Breil puntò agli occhi di Sorrentino. Il suo sguardo si fece intenso, capace di soggiogare chiunque gli si trovasse di fronte.

«Yakuza», disse Oswald abbassando la voce, «questo è il conto che vi chiedo di pagare: una lotta contro un gigante che posso cercare di combattere soltanto con il vostro aiuto.»

PARTE PRIMA

Omnia humana brevia et caduca sunt et infiniti temporis nullam partem occupant.

Le cose umane sono brevi e caduche e non occupano alcuna parte del tempo infinito.

SENECA

1

Montecarlo giugno 2001 Un mare gonfio e scuro si frangeva contro le rocce - фото 1
Montecarlo, giugno 2001

Un mare gonfio e scuro si frangeva contro le rocce sottostanti Fort Antoine, poco lontano dall’imboccatura del porto. Giugno era iniziato, come sempre in riviera, tra giornate calde e passeggiate lungo le banchine affollate di yacht. Poi era venuto lo scirocco, denso e appiccicoso, foriero di tristi presagi e di pensieri cupi. E forse proprio uno di questi stava impadronendosi della mente di quell’uomo. Stava seduto con lo sguardo perso tra le onde imponenti, quelle stesse onde che gli avevano distrutto l’esistenza. Poteva avere poco meno di quarant’anni, il fisico alto, slanciato. Il volto, bruciato dal sole, era seminascosto da una barba incolta. Gli occhi erano verdi e intensi.

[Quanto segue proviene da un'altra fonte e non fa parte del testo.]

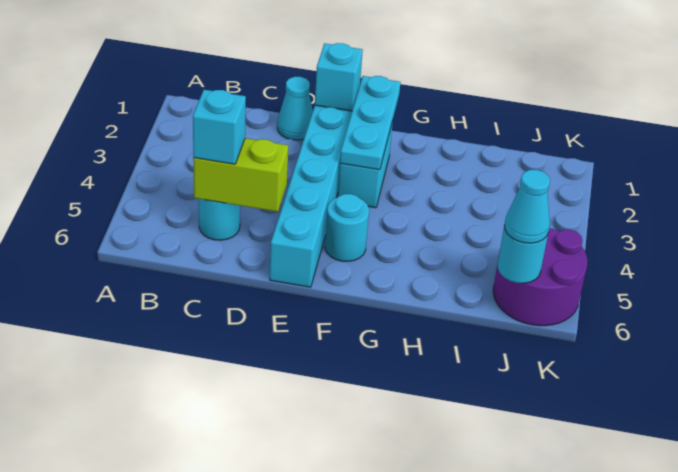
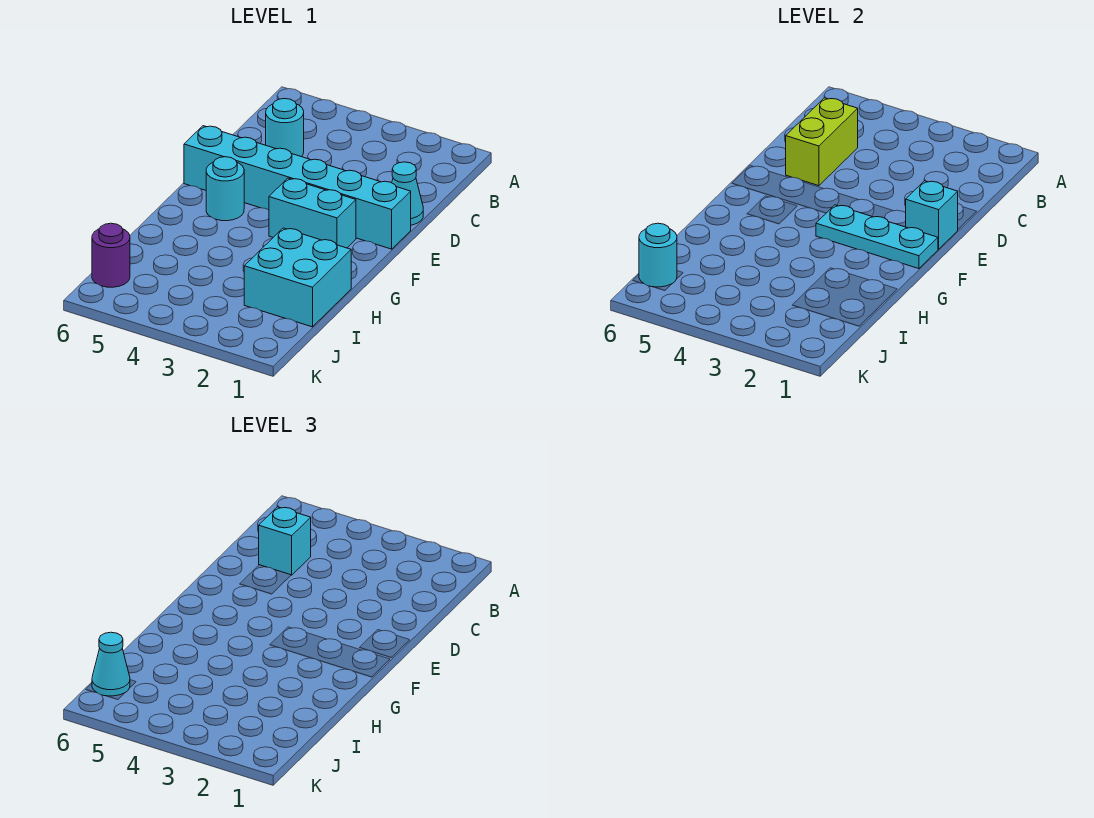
none -> cyan 2x2 brick [244,228,351,327]
purple 2x2 round brick [493,228,588,326] -> purple 1x1 round brick [92,223,130,287]

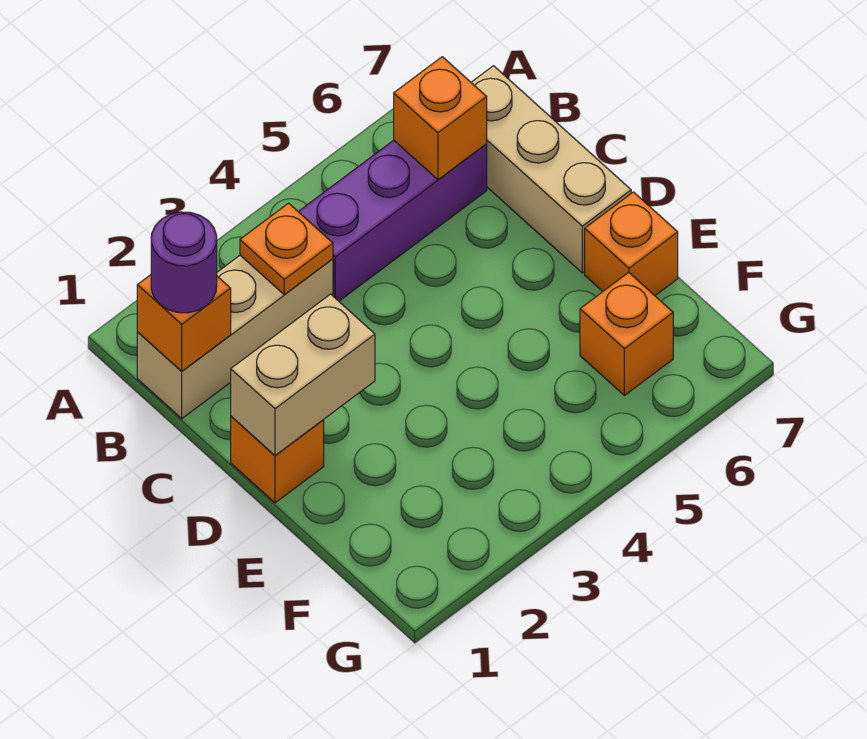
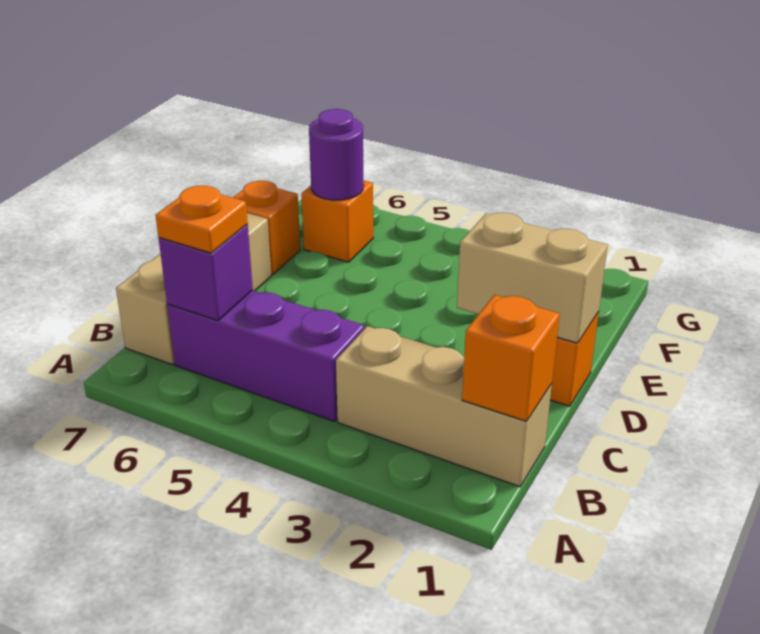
purple 1x1 round brick [151,212,217,313] -> purple 1x1 round brick moved to [309,109,364,200]
orange 1x1 plate [240,203,333,295] -> orange 1x1 plate moved to [156,186,248,253]
orange 1x1 brick [394,57,487,180] -> purple 1x1 brick [159,225,253,321]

I cavalloni si inseguivano alti. La sua mente vagava tra i ricordi, lo sguardo sembrava rivedere nel mare in tempesta le sequenze del naufragio.

La voce che si levò dietro di lui, superando il fragore dei flutti, aveva un tono forte e sicuro.

«Lei è Henry Vittard?» chiese lo sconosciuto, costringendo l’uomo a girarsi.

Henry si trovò di fronte a un signore distinto, avanti negli anni, forse vicino ai sessantacinque. Aveva i capelli bianchi e occhi penetranti che non tradivano alcuna timidezza. Le labbra, ombreggiate da un paio di baffi candidi, erano atteggiate a un bonario sorriso.

Henry annuì. Provò una simpatia istintiva nei confronti di quell’anziano sconosciuto, anche se temeva fosse uno dei tanti curiosi interessati alle tristi vicende di uno tra i più blasonati lupi di mare di ogni tempo.

«Ho fatto molta strada per trovarla, Henry», disse ancora quel signore dai baffi candidi, superando con discreta agilità gli scogli che li separavano. «Mi chiamo Guglielmo Grandi, sono un ammiraglio in pensione della marina militare italiana», si presentò, porgendogli la destra. Era una stretta di mano forte, sincera, amica.

«In che cosa posso esserle utile, ammiraglio?» rispose Henry, con tono schivo, quasi volesse cautelarsi da richieste indesiderate.

«In molte cose. Prima fra tutte: sono convinto che lei sia in grado di fare luce su un episodio che mi ha segnato la vita. Se ha tempo e voglia di parlare con me per qualche minuto…» spiegò l’ammiraglio, indicando un bistrot a poca distanza dal molo.